One of the main attractions for me when it comes to sport is the window it gives you into other cultures. Athletes and the institutions which support them are a product of their milieu, always. Look at Athletic Bilbao in Spain, who field only Basque players. Watching them, and watching their supporters, gives me a tiny but illuminating window into a culture I’d otherwise be entirely removed from.
One of the greatest footballers of the late 20th century and early 21st century, Zidane, always struck me as being the ultimate embodiment of his home city. Hailing from the port city of Marseille, he ironically never played for his hometown club. But his balletic grace, dribbling in borderline languid fashion before playing a beautiful through ball, always seemed quintessentially Mediterranean. His two goals in the 1998 world cup final saw his image projected onto the Arc de Triomphe, the ultimate meeting of ‘high’ and ‘low’ culture.
But to many Zidane may be best remembered for his headbutt on Marco Materazzi in the 2006 world cup final. This act of self-destructive violence remains as shocking now as it was then.

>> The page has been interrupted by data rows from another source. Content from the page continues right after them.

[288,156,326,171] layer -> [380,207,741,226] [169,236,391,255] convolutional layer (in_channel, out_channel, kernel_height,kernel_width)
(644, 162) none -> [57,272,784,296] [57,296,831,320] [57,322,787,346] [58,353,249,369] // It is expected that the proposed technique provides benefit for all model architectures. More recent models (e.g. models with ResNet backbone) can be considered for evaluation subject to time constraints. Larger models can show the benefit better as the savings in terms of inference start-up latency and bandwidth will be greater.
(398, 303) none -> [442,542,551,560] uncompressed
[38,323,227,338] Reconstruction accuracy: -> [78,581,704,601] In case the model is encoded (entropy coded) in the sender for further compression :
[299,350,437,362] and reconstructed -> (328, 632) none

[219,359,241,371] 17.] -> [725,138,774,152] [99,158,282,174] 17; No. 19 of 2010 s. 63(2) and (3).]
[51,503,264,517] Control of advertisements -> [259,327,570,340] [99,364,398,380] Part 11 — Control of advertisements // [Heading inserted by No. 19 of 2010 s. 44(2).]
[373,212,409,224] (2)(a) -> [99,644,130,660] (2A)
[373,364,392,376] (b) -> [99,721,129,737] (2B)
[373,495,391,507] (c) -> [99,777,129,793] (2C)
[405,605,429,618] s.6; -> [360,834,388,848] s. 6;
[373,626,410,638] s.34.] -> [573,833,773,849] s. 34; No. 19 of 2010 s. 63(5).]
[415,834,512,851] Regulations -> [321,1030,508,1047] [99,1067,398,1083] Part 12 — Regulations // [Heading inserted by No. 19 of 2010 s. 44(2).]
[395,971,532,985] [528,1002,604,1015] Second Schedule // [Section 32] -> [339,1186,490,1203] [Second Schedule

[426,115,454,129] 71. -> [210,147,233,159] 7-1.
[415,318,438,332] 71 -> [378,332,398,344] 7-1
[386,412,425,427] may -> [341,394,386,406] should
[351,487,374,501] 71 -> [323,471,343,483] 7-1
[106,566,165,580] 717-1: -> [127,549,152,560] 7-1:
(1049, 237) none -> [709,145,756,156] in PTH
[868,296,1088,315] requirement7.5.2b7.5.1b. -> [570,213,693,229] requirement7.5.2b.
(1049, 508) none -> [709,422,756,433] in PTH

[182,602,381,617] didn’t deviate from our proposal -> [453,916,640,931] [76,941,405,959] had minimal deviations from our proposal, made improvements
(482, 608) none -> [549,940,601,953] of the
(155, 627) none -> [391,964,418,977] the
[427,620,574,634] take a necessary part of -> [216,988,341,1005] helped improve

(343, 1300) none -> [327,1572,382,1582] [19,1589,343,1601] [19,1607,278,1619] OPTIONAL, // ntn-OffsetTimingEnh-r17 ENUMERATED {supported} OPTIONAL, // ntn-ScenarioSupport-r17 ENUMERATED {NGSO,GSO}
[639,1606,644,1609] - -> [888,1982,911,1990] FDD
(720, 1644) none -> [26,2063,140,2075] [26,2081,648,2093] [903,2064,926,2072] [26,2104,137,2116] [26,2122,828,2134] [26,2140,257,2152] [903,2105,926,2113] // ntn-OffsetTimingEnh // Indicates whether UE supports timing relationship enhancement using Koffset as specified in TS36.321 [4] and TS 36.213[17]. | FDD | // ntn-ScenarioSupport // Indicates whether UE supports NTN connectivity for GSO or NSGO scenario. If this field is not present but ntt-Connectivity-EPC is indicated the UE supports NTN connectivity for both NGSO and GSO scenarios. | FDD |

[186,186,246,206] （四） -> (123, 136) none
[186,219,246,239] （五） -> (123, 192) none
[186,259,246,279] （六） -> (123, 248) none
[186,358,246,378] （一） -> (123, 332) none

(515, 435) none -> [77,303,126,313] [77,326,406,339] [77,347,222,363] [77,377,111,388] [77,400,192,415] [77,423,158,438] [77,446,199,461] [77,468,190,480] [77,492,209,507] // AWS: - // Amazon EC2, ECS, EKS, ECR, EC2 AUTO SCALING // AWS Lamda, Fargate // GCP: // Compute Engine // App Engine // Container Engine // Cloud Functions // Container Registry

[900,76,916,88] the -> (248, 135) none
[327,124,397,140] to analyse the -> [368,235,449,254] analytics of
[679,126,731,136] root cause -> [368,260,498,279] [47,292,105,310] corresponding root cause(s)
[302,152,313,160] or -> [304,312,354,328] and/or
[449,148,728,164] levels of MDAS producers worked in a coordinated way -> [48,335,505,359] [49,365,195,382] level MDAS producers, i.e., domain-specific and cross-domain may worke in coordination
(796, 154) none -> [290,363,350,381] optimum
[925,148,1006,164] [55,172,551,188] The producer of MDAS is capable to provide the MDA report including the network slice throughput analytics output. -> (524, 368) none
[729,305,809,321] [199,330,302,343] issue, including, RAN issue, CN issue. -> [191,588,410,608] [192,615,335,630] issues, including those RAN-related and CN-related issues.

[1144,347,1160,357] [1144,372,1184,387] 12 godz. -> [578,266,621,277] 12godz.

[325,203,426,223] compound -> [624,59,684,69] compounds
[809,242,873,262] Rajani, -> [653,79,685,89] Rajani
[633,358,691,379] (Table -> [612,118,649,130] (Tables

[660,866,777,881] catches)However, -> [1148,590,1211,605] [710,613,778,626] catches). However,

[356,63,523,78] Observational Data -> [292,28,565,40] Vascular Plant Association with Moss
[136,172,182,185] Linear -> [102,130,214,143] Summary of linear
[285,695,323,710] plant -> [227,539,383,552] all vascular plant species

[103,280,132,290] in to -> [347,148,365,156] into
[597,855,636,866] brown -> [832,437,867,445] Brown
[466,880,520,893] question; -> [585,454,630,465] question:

It seemed to mirror some elements of Marseille which have been so evocatively crafted by the Godfather of Mediterranean noir, Jean-Claude Izzo. The first book of his ‘Marseille trilogy’ is entitled Chaos, and perhaps no word could better sum up the scenes 13 years ago when Zidane landed that headbutt.
And beautiful a player as he was, Zidane was physical and played with an edge. Did he reflect Marseille, or does Marseille reflect him? Does the culture beget the athlete or does the athlete beget the culture? Why are so many of Leeds United’s homegrown talents blood and guts triers? Ajax of Amsterdam free-thinking creatives?
It’s an interesting question to ponder. Perhaps Zidane would be Zidane wherever he was born. But I’m not convinced.